Her apparent anger is especially fitting given that women in Parisian society lost many of their rights upon marriage, she said, adding, “What Toulmouche does so successfully is get into the psyche of the woman.”
Today’s viewers have come up with wide-ranging interpretations of the painting and its applications to modern life.
Ms. Ficarra, the screenwriter, thinks the painting has taken off online because so many women respond to the frustration on the bride’s face in a situation in which she is expected to appear grateful. The painting shows that women have been bristling at such societal expectations for centuries, she said, and dealing with them by confiding in other women: “It honestly just feels like a scene from a Friday night with your friends.”
Joan Hawk, an owner of Bedford Fine Art gallery in Bedford, Pa., which has sold some of Toulmouche’s work, wondered whether the painting’s resurgence had to do with young women’s changing attitudes toward marriage. The light in the painting highlights the bride’s face, which, Ms. Hawk said, communicates something along the lines of: “Ugh, do I really have to go through with this?”
On queer corners of TikTok, some are reading even more deeply into the bride’s reluctance. The bride is attended to by three other women, one of whom holds her hand while another kisses her forehead.
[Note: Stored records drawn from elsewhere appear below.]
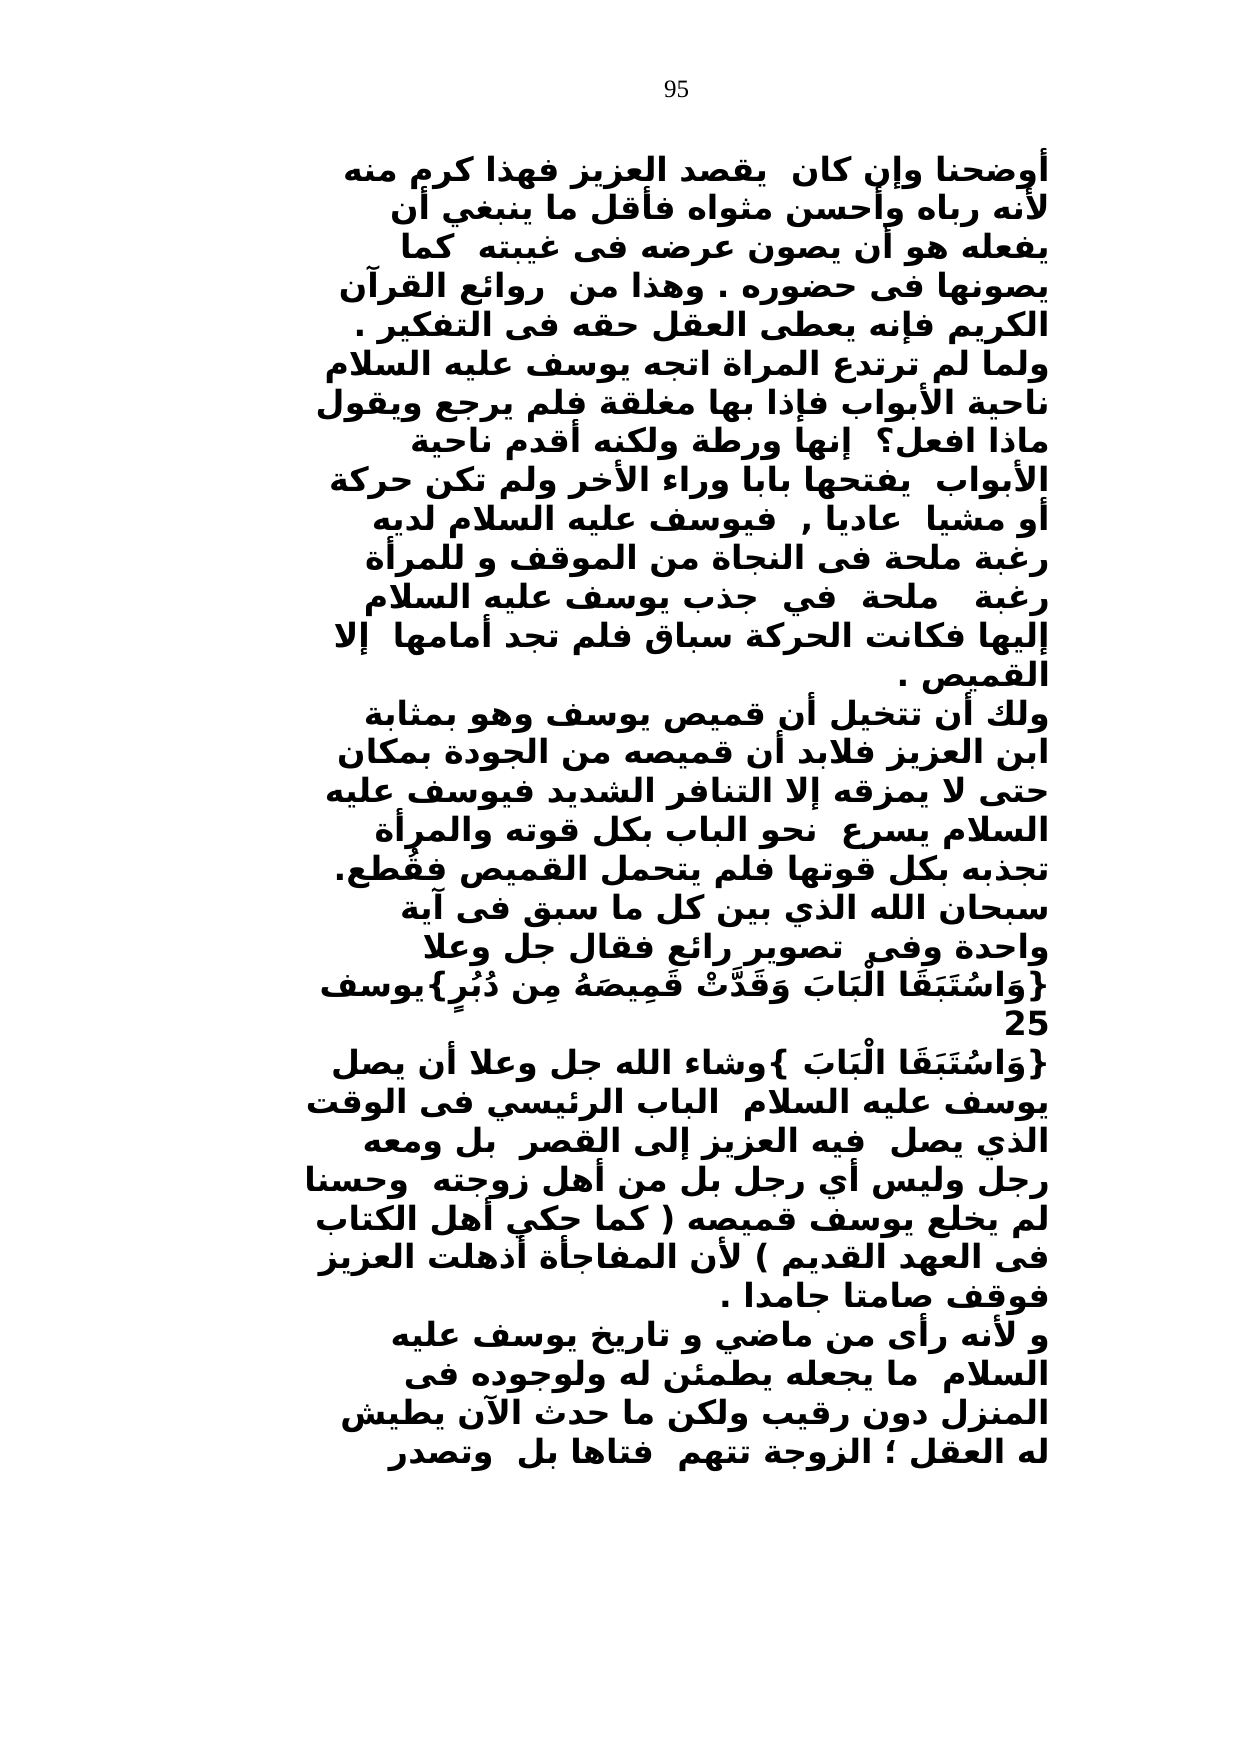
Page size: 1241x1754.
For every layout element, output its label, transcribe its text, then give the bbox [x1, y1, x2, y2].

text {وَاسُتَبَقَا الْبَابَ }وشاء الله جل وعلا أن يصل يوسف عليه السلام الباب الرئيسي فى الوقت الذي يصل فيه العزيز إلى القصر بل ومعه رجل وليس أي رجل بل من أهل زوجته وحسنا لم يخلع يوسف قميصه ( كما حكي أهل الكتاب فى العهد القديم ) لأن المفاجأة أذهلت العزيز فوقف صامتا جامدا . [300, 1044, 1050, 1316]
text ولما لم ترتدع المراة اتجه يوسف عليه السلام ناحية الأبواب فإذا بها مغلقة فلم يرجع ويقول ماذا افعل؟ إنها ورطة ولكنه أقدم ناحية الأبواب يفتحها بابا وراء الأخر ولم تكن حركة أو مشيا عاديا , فيوسف عليه السلام لديه رغبة ملحة فى النجاة من الموقف و للمرأة رغبة ملحة في جذب يوسف عليه السلام إليها فكانت الحركة سباق فلم تجد أمامها إلا القميص . [300, 344, 1050, 694]
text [300, 1316, 1050, 1471]
text سبحان الله الذي بين كل ما سبق فى آية واحدة وفى تصوير رائع فقال جل وعلا {وَاسُتَبَقَا الْبَابَ وَقَدَّتْ قَمِيصَهُ مِن دُبُرٍ}يوسف 25 [300, 888, 1050, 1044]
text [300, 150, 1050, 344]
text ولك أن تتخيل أن قميص يوسف وهو بمثابة ابن العزيز فلابد أن قميصه من الجودة بمكان حتى لا يمزقه إلا التنافر الشديد فيوسف عليه السلام يسرع نحو الباب بكل قوته والمرأة تجذبه بكل قوتها فلم يتحمل القميص فقُطع. [300, 694, 1050, 888]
“That painting is gay as hell,” said Nina Haines, 26, who lives in Brooklyn and runs a book club called Sapph-Lit.
She pointed to the “delicate touch” between the women in the painting, and the intimacy they display in a moment when one of them is clearly upset. Lesbian relationships have often been disguised or dismissed as friendships, she added.
While fresh debates over the painting are playing out among young people who are new to 19th-century French art, Toulmouche, who died in 1890, will never be able to appreciate his newfound fan base.
“R.I.P. to a real one,” Ms. Haines said.